To determine the cause(s) of high utilization in a queue, perform the steps below:
- 1.Locate tests belonging to that queue type (see table above) which have long run times. Ways to locate long-running tests include:
- Check all of the test's Views for missing data, or for long completion times (metric depends on test type: HTTP Server tests use "Response Time"; Page Load tests use "Page Load time", DNS Server tests use "Resolution Time", etc...)
- Determine (using either the Utilization graph or the API) the date when utilization increased, then use the Activity Log or a test's Modified date to identify tests created or modified around that time.
- Creating a report under the Reports function to display test completion time, either numerically or graphically.
- 3.Observe the Utilization for the next two rounds of new utilization data.
- 4.If a test is identified as contributing to high utilization, check for tasks within the test which may be the source of the utilization.
- If a test includes the Perform Bandwidth measurements setting, uncheck this setting and observe two rounds of Utilization data.
- If a test includes the Perform Network measurements setting (for End to End Metrics and Path Visualization), uncheck this setting and observe two rounds of Utilization data.
- If a test includes the Enable Throughput setting, uncheck this setting and observe two rounds of Utilization data.
- 5.If the Utilization does not decrease after completing the previous steps, repeat the steps for another test with a long run time. Do not re-enable any tests that have already been disabled.
- 6.Continue to disable tests until Utilization drops.
- 7.If the cause is not identified after these steps, check your organization's tools that may be sending requests to the ThousandEyes API to run Instant Tests, and check your firewall and other logs for api.thousandeyes.com or its IP address.
Alternatively, the reverse approach can be used: disable a large number of tests and then begin adding tests until you see Utilization increase. This approach may be better if no long-running tests can be identified, per Step 1.
Note that spikes in utilization (as opposed to prolonged high utilization) may be caused by Instant Tests that are long running. Instant Tests can be initiated through the web interface or the API. You can use the Activity Log to check for Instant Tests run at the same time as a utilization spike. For the API, check for connections to https://api.thousandeyes.com from your network, or contact the Customer Engineering team to identify individual users of the API.
Once you have made a determination as to whether high utilization is caused by a small number of long-running tests or a large number of tests that complete within normal times or a mix of the two conditions, you can employ one or more of the following options:
- Deploy additional Enterprise Agents If additional Enterprise Agent licenses are available with your ThousandEyes subscription, or your organization has a "pay as you go" subscription, then deploy one or more new Enterprise Agents, preferably in an Agent cluster.

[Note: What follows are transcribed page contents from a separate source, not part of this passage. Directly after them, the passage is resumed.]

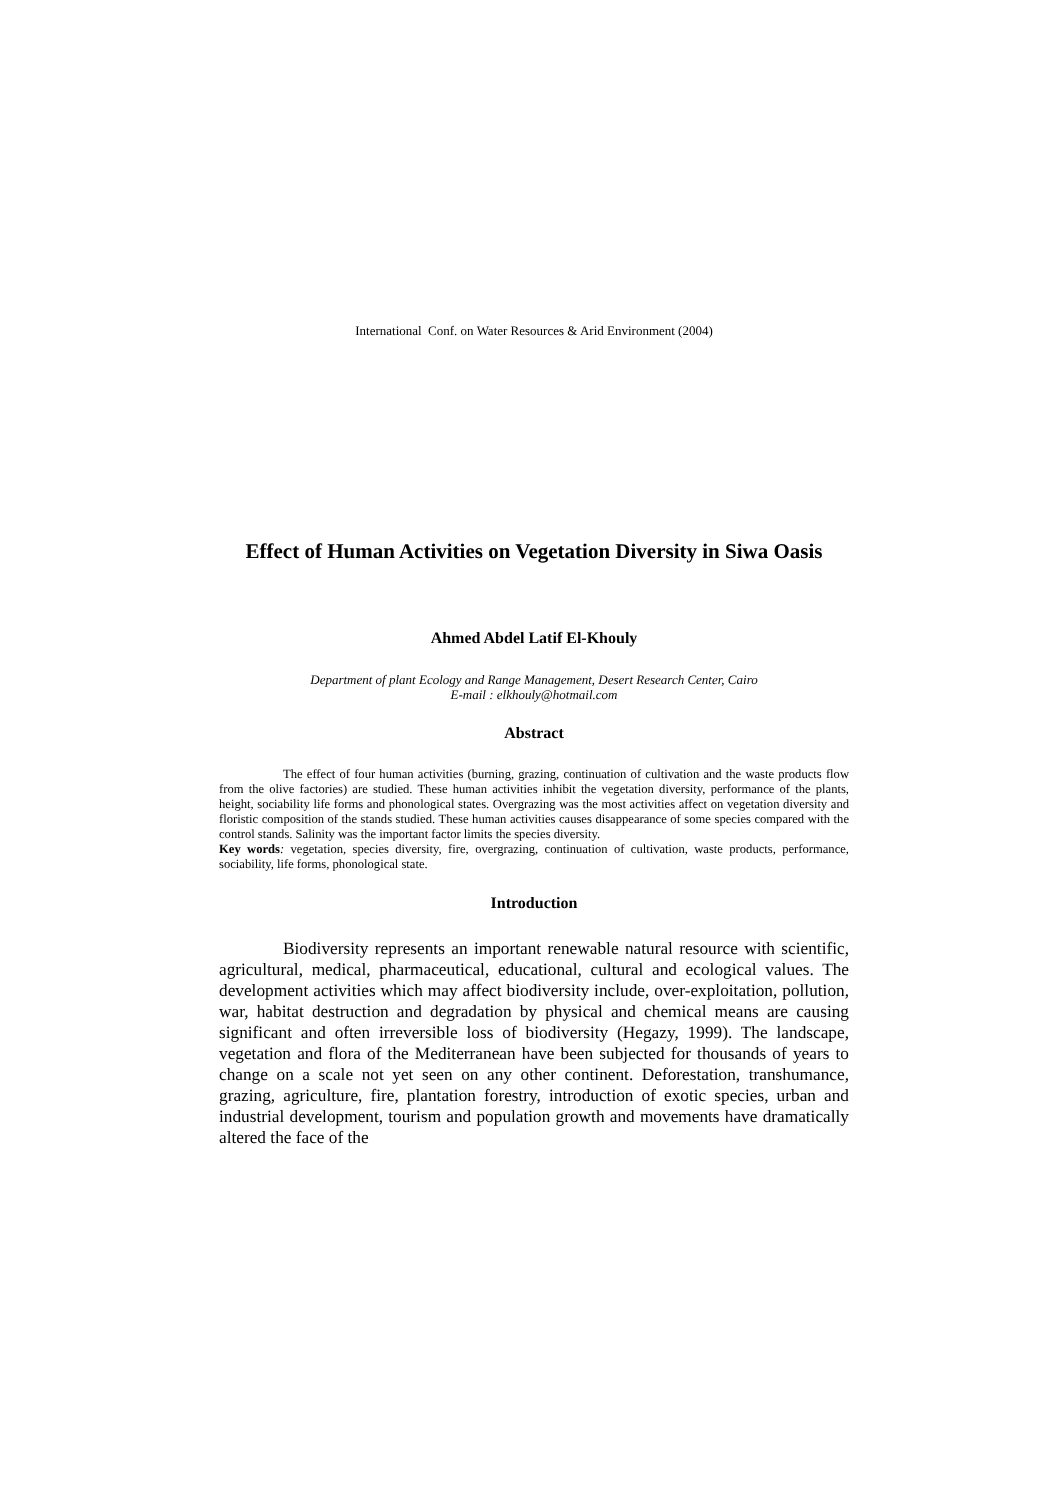International Conf. on Water Resources & Arid Environment (2004)
Effect of Human Activities on Vegetation Diversity in Siwa Oasis
Ahmed Abdel Latif El-Khouly
Department of plant Ecology and Range Management, Desert Research Center, Cairo
E-mail : elkhouly@hotmail.com
Abstract
The effect of four human activities (burning, grazing, continuation of cultivation and the waste products flow from the olive factories) are studied. These human activities inhibit the vegetation diversity, performance of the plants, height, sociability life forms and phonological states. Overgrazing was the most activities affect on vegetation diversity and floristic composition of the stands studied. These human activities causes disappearance of some species compared with the control stands. Salinity was the important factor limits the species diversity.
Key words: vegetation, species diversity, fire, overgrazing, continuation of cultivation, waste products, performance, sociability, life forms, phonological state.
Introduction
Biodiversity represents an important renewable natural resource with scientific, agricultural, medical, pharmaceutical, educational, cultural and ecological values. The development activities which may affect biodiversity include, over-exploitation, pollution, war, habitat destruction and degradation by physical and chemical means are causing significant and often irreversible loss of biodiversity (Hegazy, 1999). The landscape, vegetation and flora of the Mediterranean have been subjected for thousands of years to change on a scale not yet seen on any other continent. Deforestation, transhumance, grazing, agriculture, fire, plantation forestry, introduction of exotic species, urban and industrial development, tourism and population growth and movements have dramatically altered the face of the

This is the best solution when a large number of tests are the source of high utilization.
- Reduce the frequency of long-running tests Changing the test interval from a 2-minute or 5-minute frequency to 10, 15 or 30 minutes can reduce utilization. Optionally, it may be possible to configure an Alert Rule to notify customers when the root cause is no longer present, and a shorter test interval safe to use.
- Reduce the Timeout setting on tests that often time out, particularly if the test is run at 2- or 5-minute frequency.
- Address the root causes of long-running tests Using test data and other any other resources available, determine why a test takes significant time to complete. Common root causes include:
- Targets that are unresponsive
- Transaction tests that timeout due to missing elements
- Page Load tests that timeout due to missing objects
- Excessive Bandwidth testing of the same target or multiple targets
- Disable long-running tests
- Reduce use of Instant Tests via the API
- Remove consistently failing tests, as they constantly take the whole test timeout length to execute.